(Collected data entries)
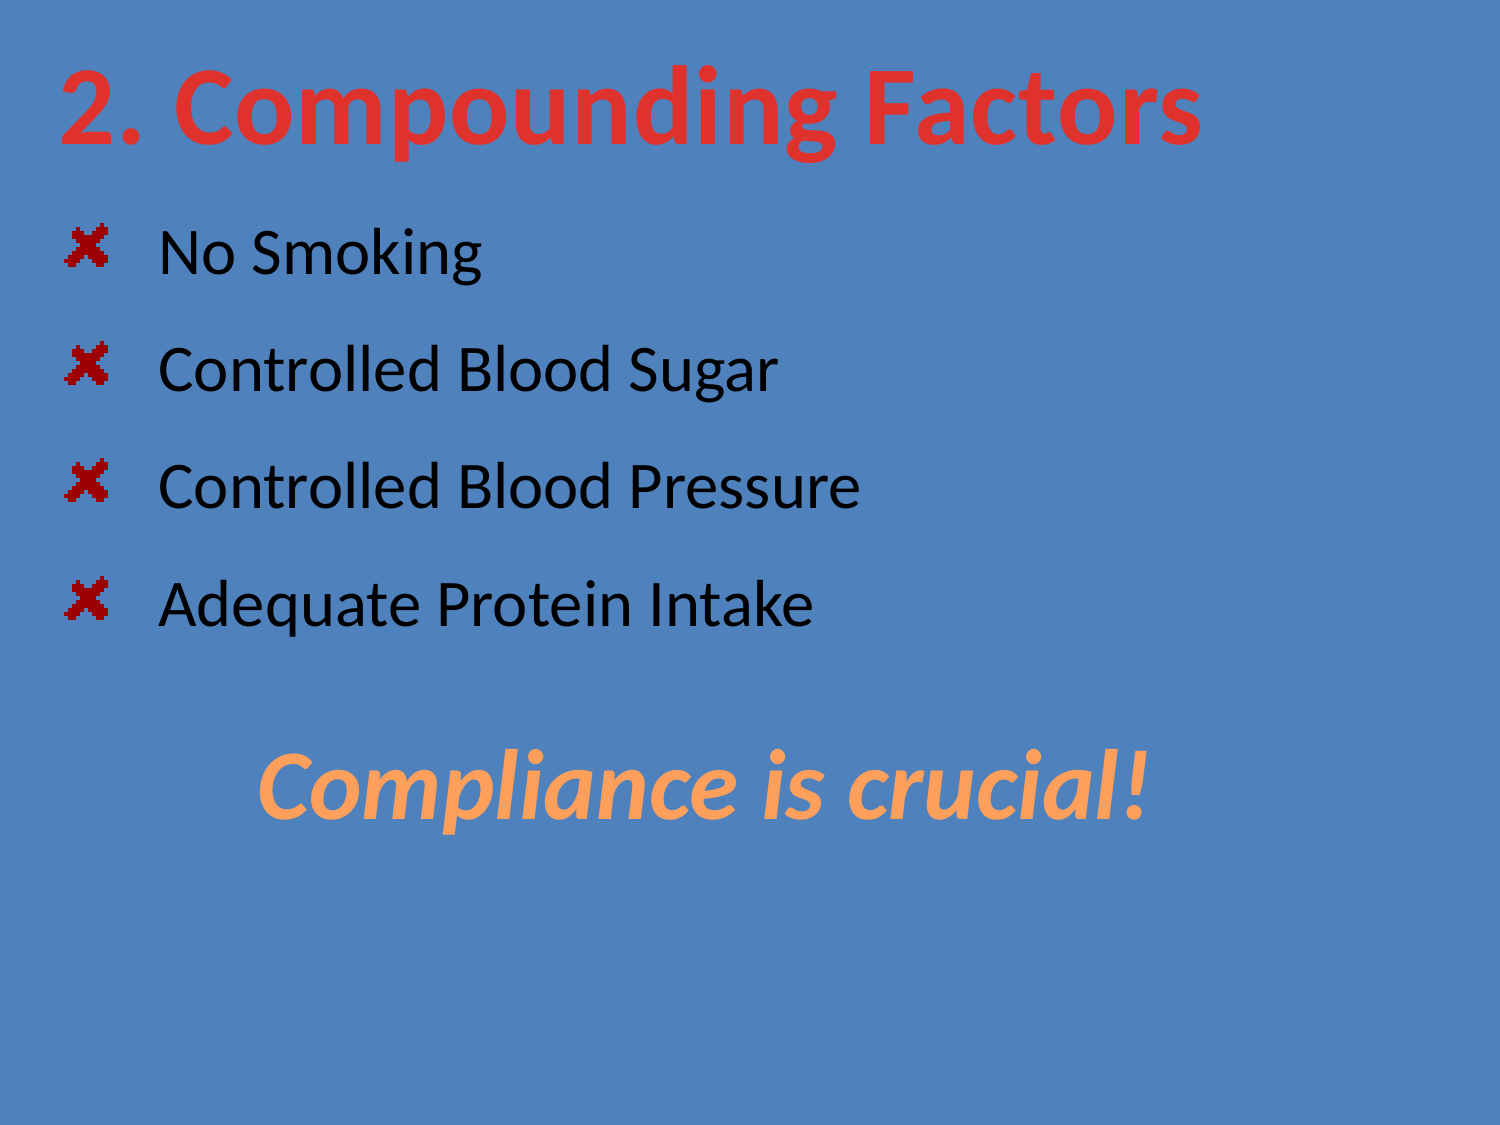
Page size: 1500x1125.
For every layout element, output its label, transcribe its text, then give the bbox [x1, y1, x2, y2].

picture [64, 223, 112, 271]
picture [64, 458, 112, 506]
text_box Compliance is crucial! [242, 712, 1168, 848]
text_box 2. Compounding Factors [43, 24, 1222, 175]
picture [64, 341, 112, 389]
text_box No Smoking Controlled Blood Sugar Controlled Blood Pressure Adequate Protein Intake [49, 200, 1228, 648]
picture [64, 576, 112, 624]
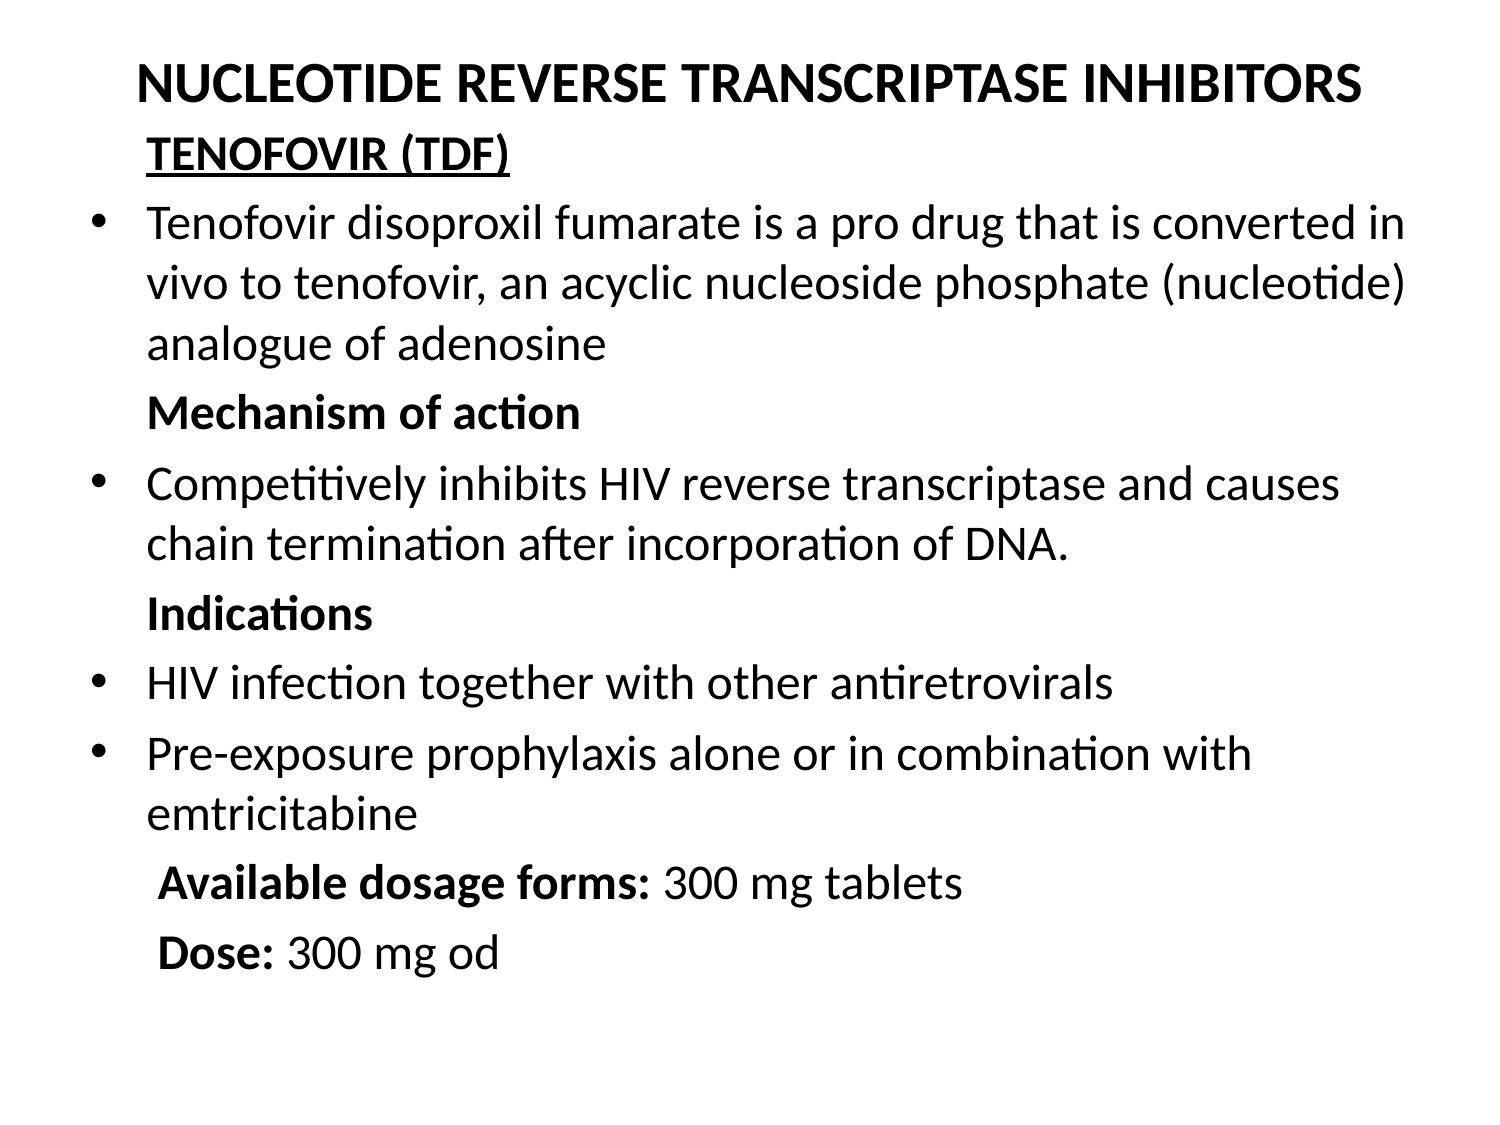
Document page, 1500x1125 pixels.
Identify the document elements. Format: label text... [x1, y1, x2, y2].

list TENOFOVIR (TDF) Tenofovir disoproxil fumarate is a pro drug that is converted in vivo to tenofovir, an acyclic nucleoside phosphate (nucleotide) analogue of adenosine Mechanism of action Competitively inhibits HIV reverse transcriptase and causes chain termination after incorporation of DNA. Indications HIV infection together with other antiretrovirals Pre-exposure prophylaxis alone or in combination with emtricitabine Available dosage forms: 300 mg tablets Dose: 300 mg od [75, 112, 1425, 1088]
title NUCLEOTIDE REVERSE TRANSCRIPTASE INHIBITORS [75, 45, 1425, 112]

→ WHAT TO WORK ON:
Reprint the entries above exactly, images removed.

→ SOLUTION FOR THIS PROBLEM:
Page size: 1500x1125.
For every layout element, output its label, transcribe its text, then give the bbox [x1, y1, x2, y2].

picture [64, 223, 112, 271]
picture [64, 458, 112, 506]
text_box Compliance is crucial! [242, 712, 1168, 848]
text_box 2. Compounding Factors [43, 24, 1222, 175]
picture [64, 341, 112, 389]
text_box No Smoking Controlled Blood Sugar Controlled Blood Pressure Adequate Protein Intake [49, 200, 1228, 648]
picture [64, 576, 112, 624]
Document page, 1500x1125 pixels.
Identify the document elements. Format: label text... [x1, y1, x2, y2].

list TENOFOVIR (TDF) Tenofovir disoproxil fumarate is a pro drug that is converted in vivo to tenofovir, an acyclic nucleoside phosphate (nucleotide) analogue of adenosine Mechanism of action Competitively inhibits HIV reverse transcriptase and causes chain termination after incorporation of DNA. Indications HIV infection together with other antiretrovirals Pre-exposure prophylaxis alone or in combination with emtricitabine Available dosage forms: 300 mg tablets Dose: 300 mg od [75, 112, 1425, 1088]
title NUCLEOTIDE REVERSE TRANSCRIPTASE INHIBITORS [75, 45, 1425, 112]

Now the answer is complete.